:: Given request ::
Reproduce each of the following items word for word, leaving out the pictures.

------ Stored rows

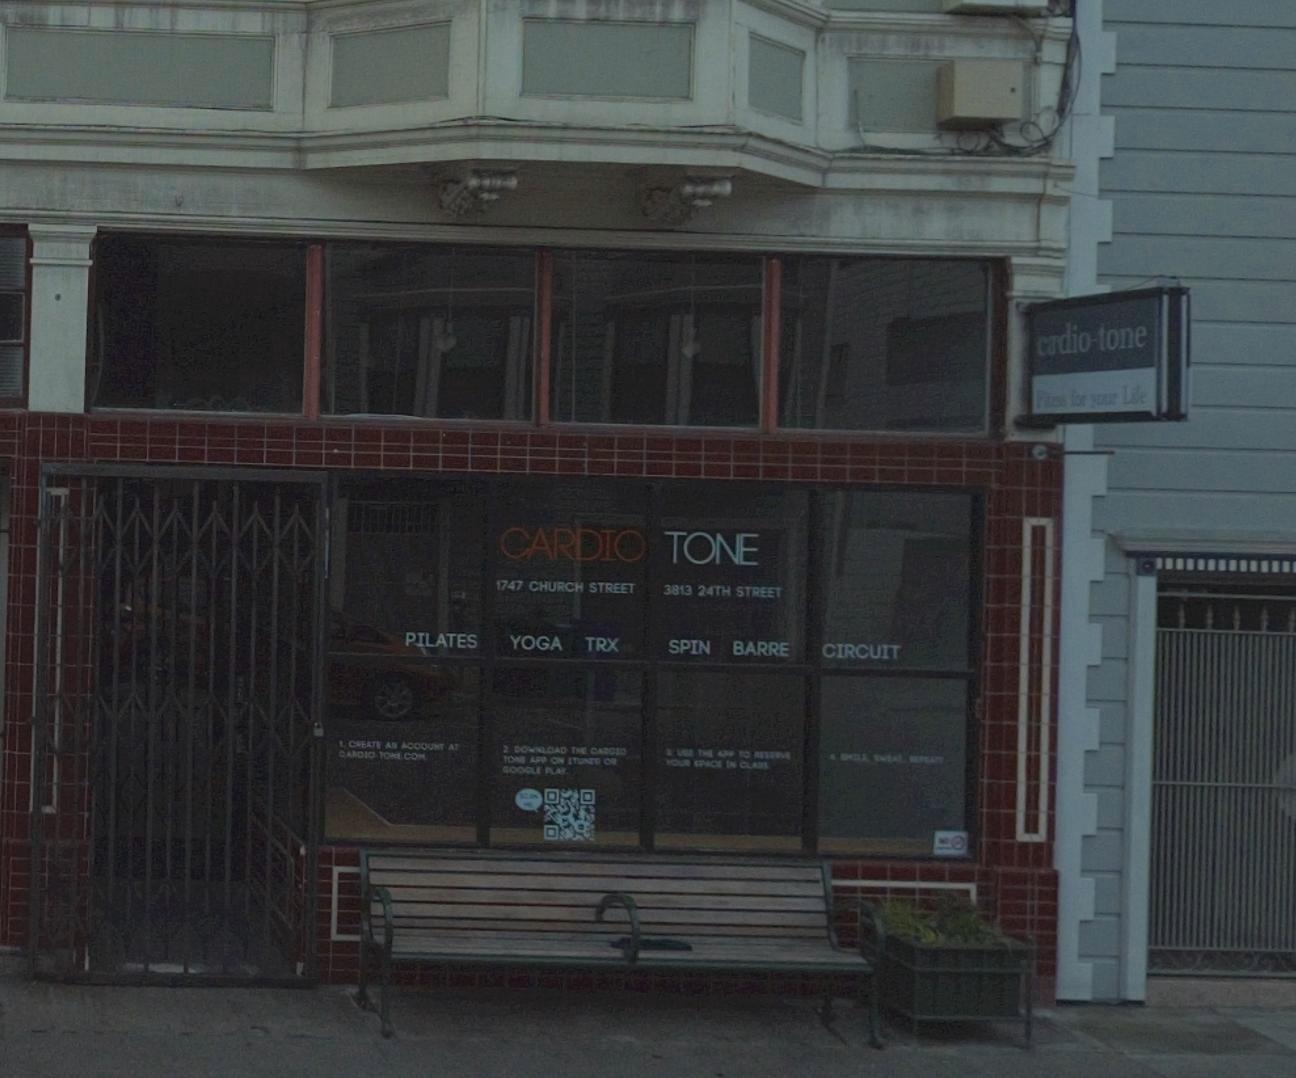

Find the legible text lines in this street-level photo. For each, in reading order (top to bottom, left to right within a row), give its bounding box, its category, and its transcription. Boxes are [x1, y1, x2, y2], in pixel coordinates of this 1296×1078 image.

[1034, 321, 1152, 360] BusinessName: cardio-tone
[1035, 379, 1151, 411] None: Fit**ss for your Life
[498, 524, 762, 569] BusinessName: CARDIO TONE
[494, 578, 525, 593] StreetNumber: 1747
[527, 578, 638, 595] StreetName: CHURCH STREET
[662, 582, 693, 597] StreetNumber: 3813
[697, 583, 783, 600] StreetName: 24TH STREET
[403, 629, 904, 662] None: PILATES YOGA TRX SPIN BARRE CIRCUIT
[337, 749, 427, 761] None: CARDIO-TONE.COM
[338, 738, 459, 752] None: 1. C**AT* AN ACCOUNT AT
[500, 755, 619, 768] None: TON* APP ON ITUN** OR
[501, 743, 632, 757] None: 2. DOW*LOAD THE CA**IO
[500, 765, 570, 777] None: GOOGLE PLAY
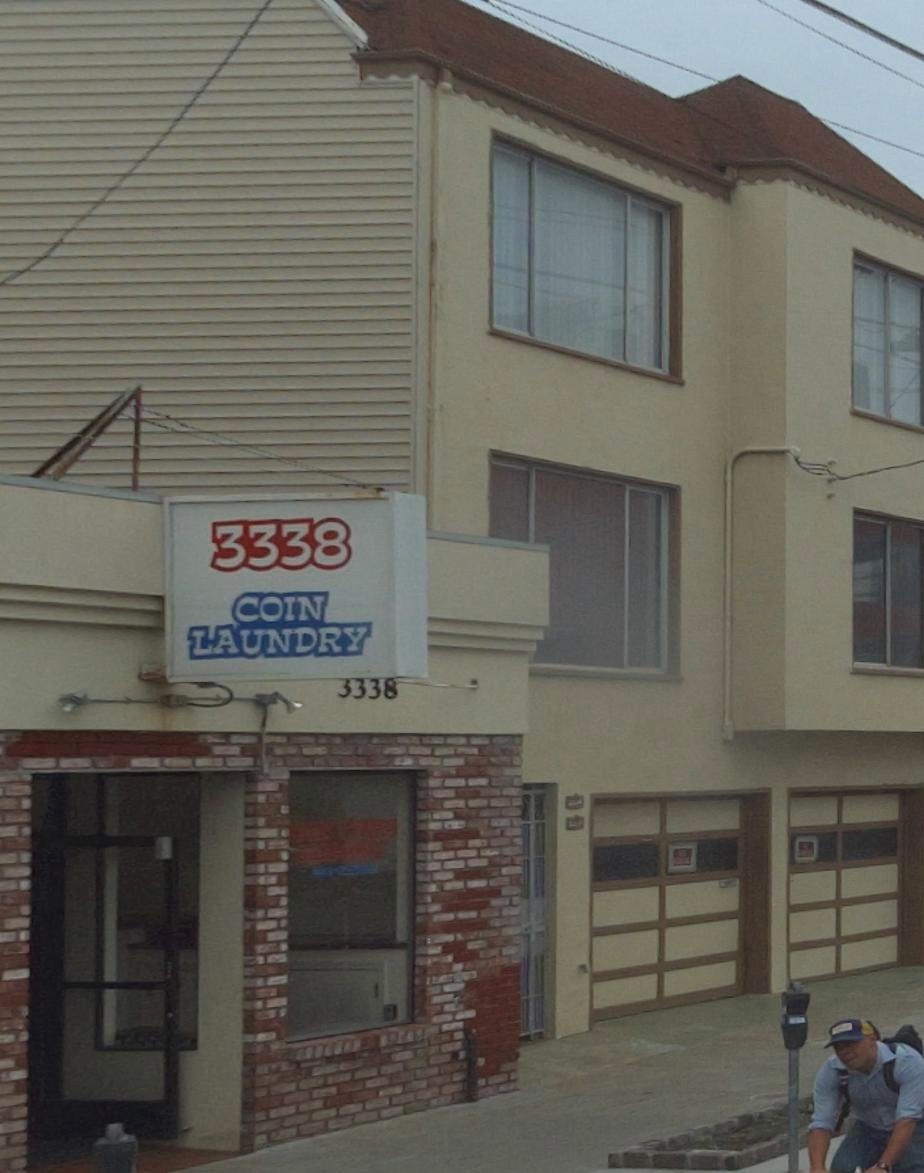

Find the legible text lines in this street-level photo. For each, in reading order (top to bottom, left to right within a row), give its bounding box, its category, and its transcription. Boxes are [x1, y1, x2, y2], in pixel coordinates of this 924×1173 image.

[208, 515, 355, 575] StreetNumber: 3338
[230, 589, 330, 625] BusinessName: COIN
[184, 621, 374, 662] BusinessName: LAUNDRY
[335, 676, 401, 701] StreetNumber: 3338
[677, 849, 688, 857] None: NO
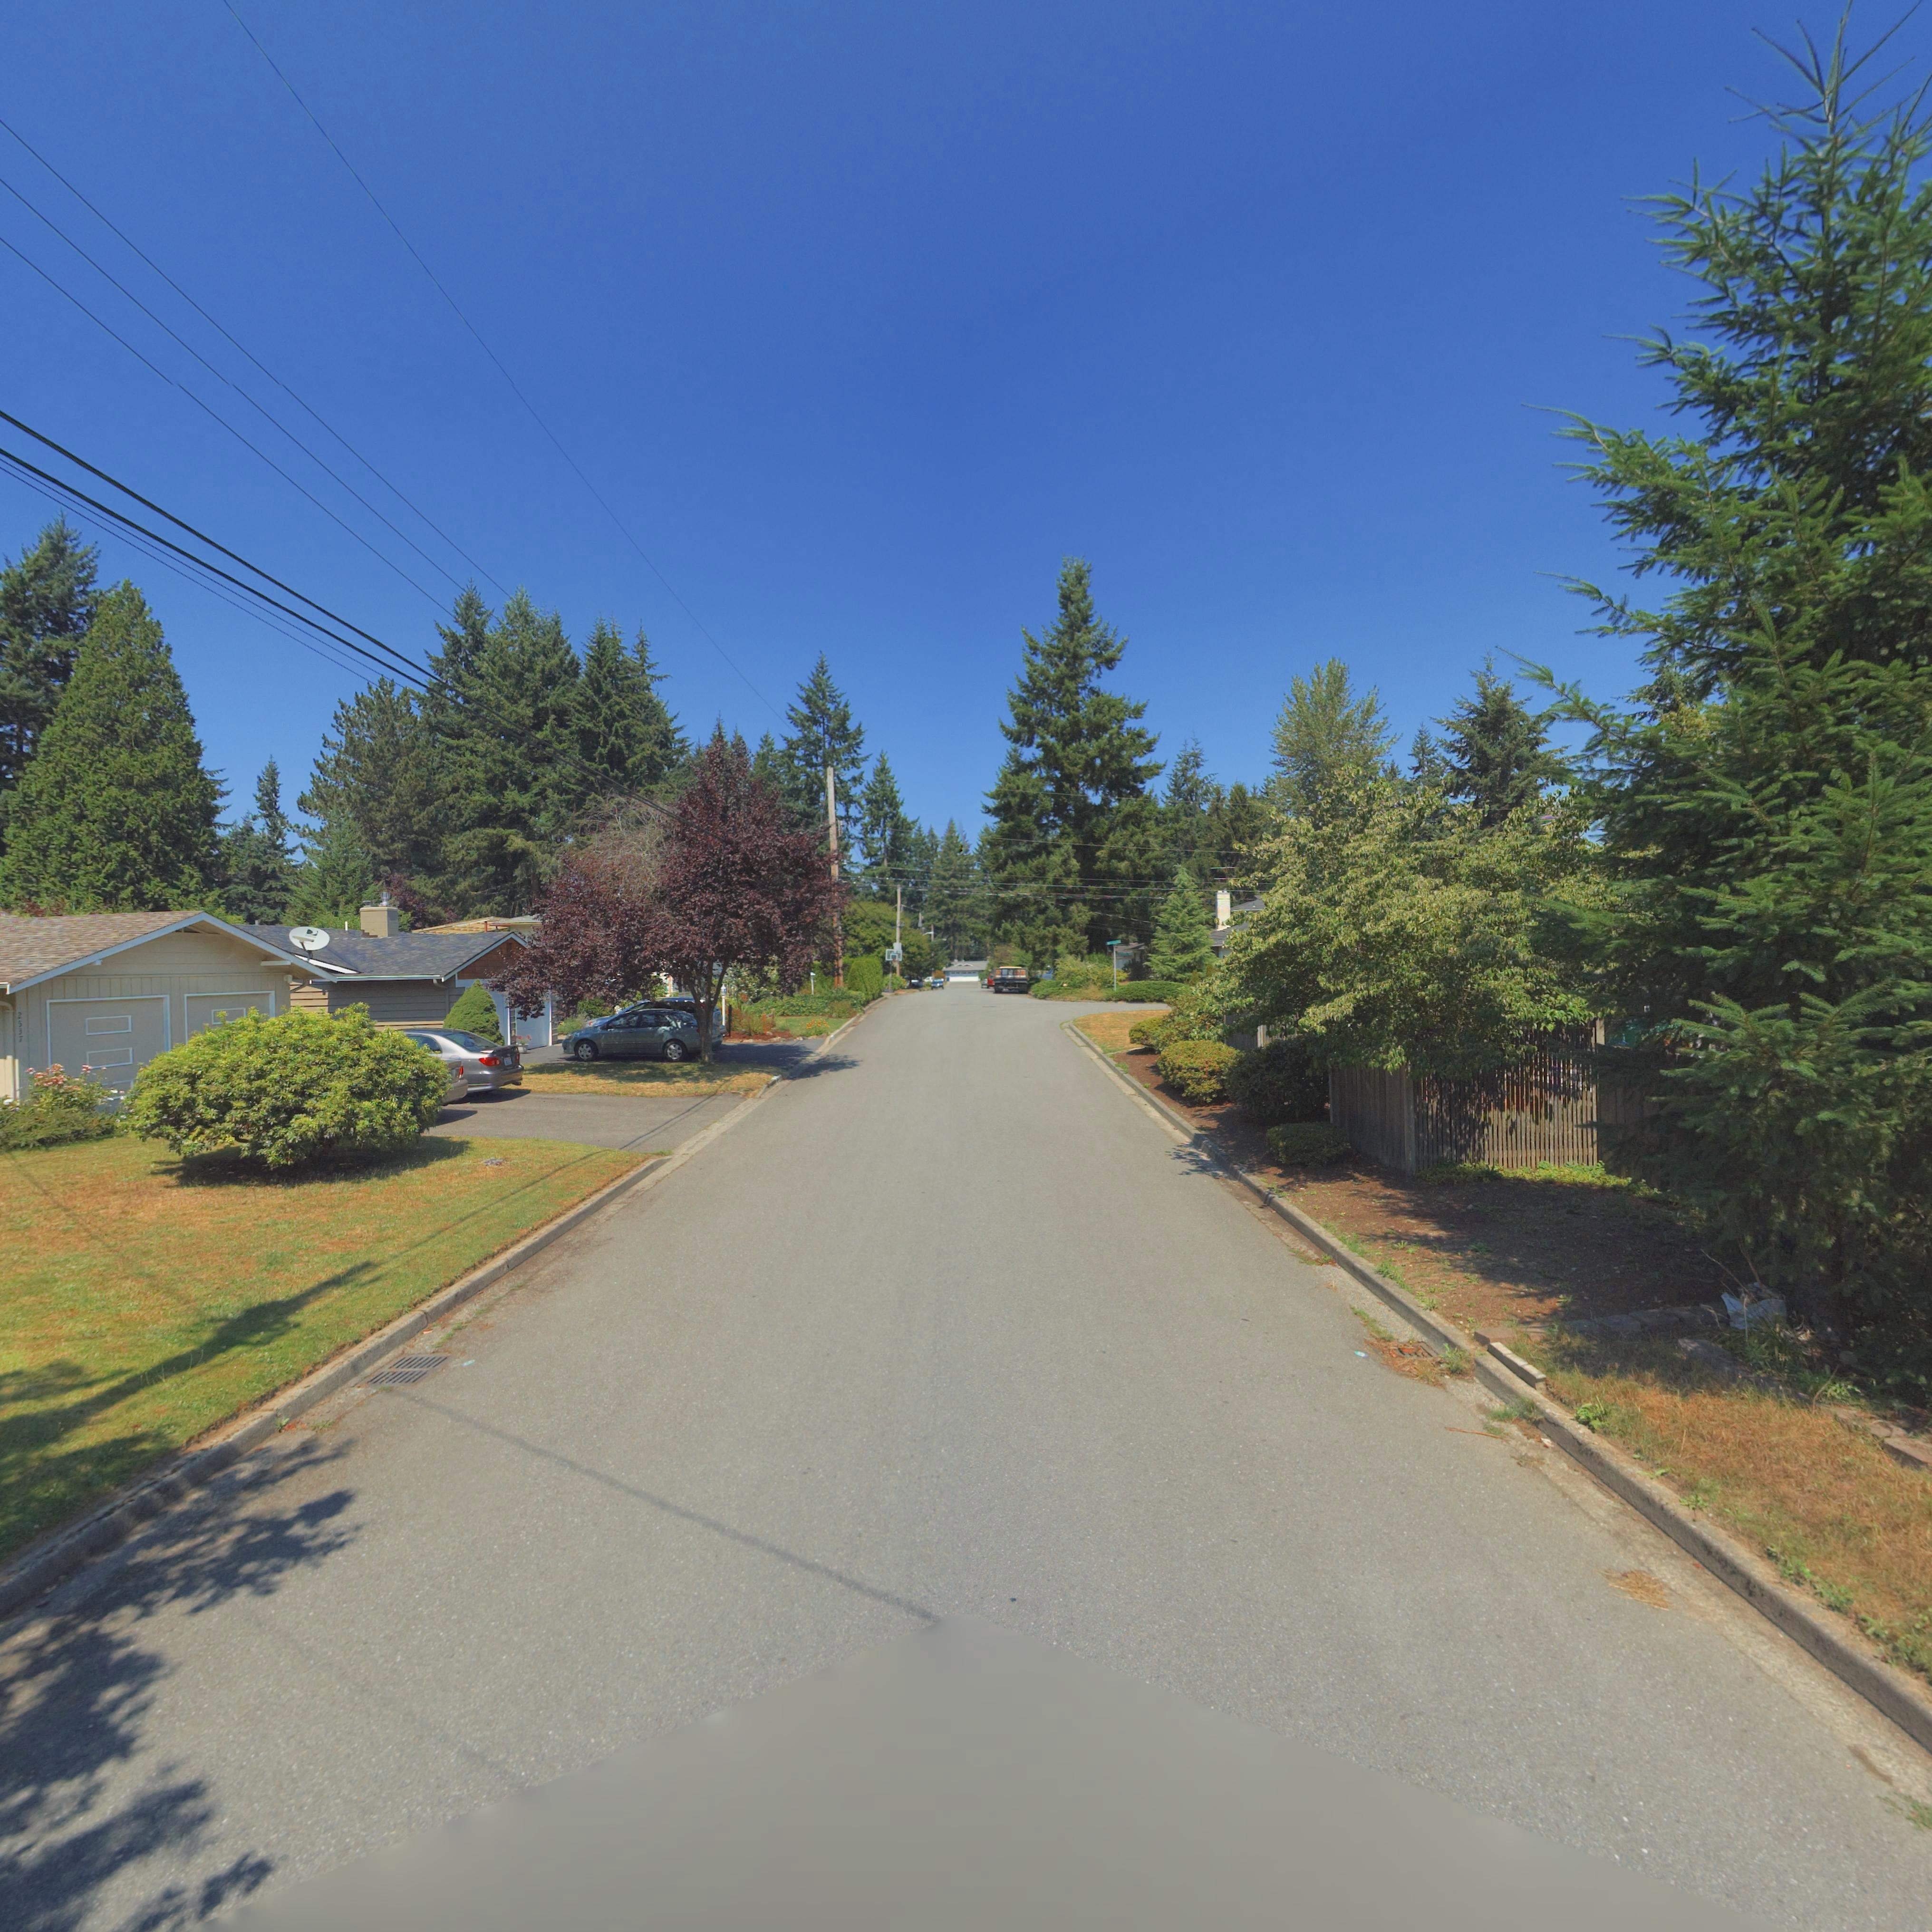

------------

:: Finished answer ::
Find the legible text lines in this street-level photo. For each, in reading order (top to bottom, left to right within a row), give its bounding box, its category, and its transcription. Boxes are [x1, y1, x2, y2], in pixel coordinates of this 1296×1078 image.

[1034, 321, 1152, 360] BusinessName: cardio-tone
[1035, 379, 1151, 411] None: Fit**ss for your Life
[498, 524, 762, 569] BusinessName: CARDIO TONE
[494, 578, 525, 593] StreetNumber: 1747
[527, 578, 638, 595] StreetName: CHURCH STREET
[662, 582, 693, 597] StreetNumber: 3813
[697, 583, 783, 600] StreetName: 24TH STREET
[403, 629, 904, 662] None: PILATES YOGA TRX SPIN BARRE CIRCUIT
[337, 749, 427, 761] None: CARDIO-TONE.COM
[338, 738, 459, 752] None: 1. C**AT* AN ACCOUNT AT
[500, 755, 619, 768] None: TON* APP ON ITUN** OR
[501, 743, 632, 757] None: 2. DOW*LOAD THE CA**IO
[500, 765, 570, 777] None: GOOGLE PLAY

Find the legible text lines in this street-level photo. For each, in reading order (top to bottom, left to right within a row), give its bounding box, its category, and its transcription. Boxes are [x1, y1, x2, y2], in pixel coordinates of this 924×1173 image.

[208, 515, 355, 575] StreetNumber: 3338
[230, 589, 330, 625] BusinessName: COIN
[184, 621, 374, 662] BusinessName: LAUNDRY
[335, 676, 401, 701] StreetNumber: 3338
[677, 849, 688, 857] None: NO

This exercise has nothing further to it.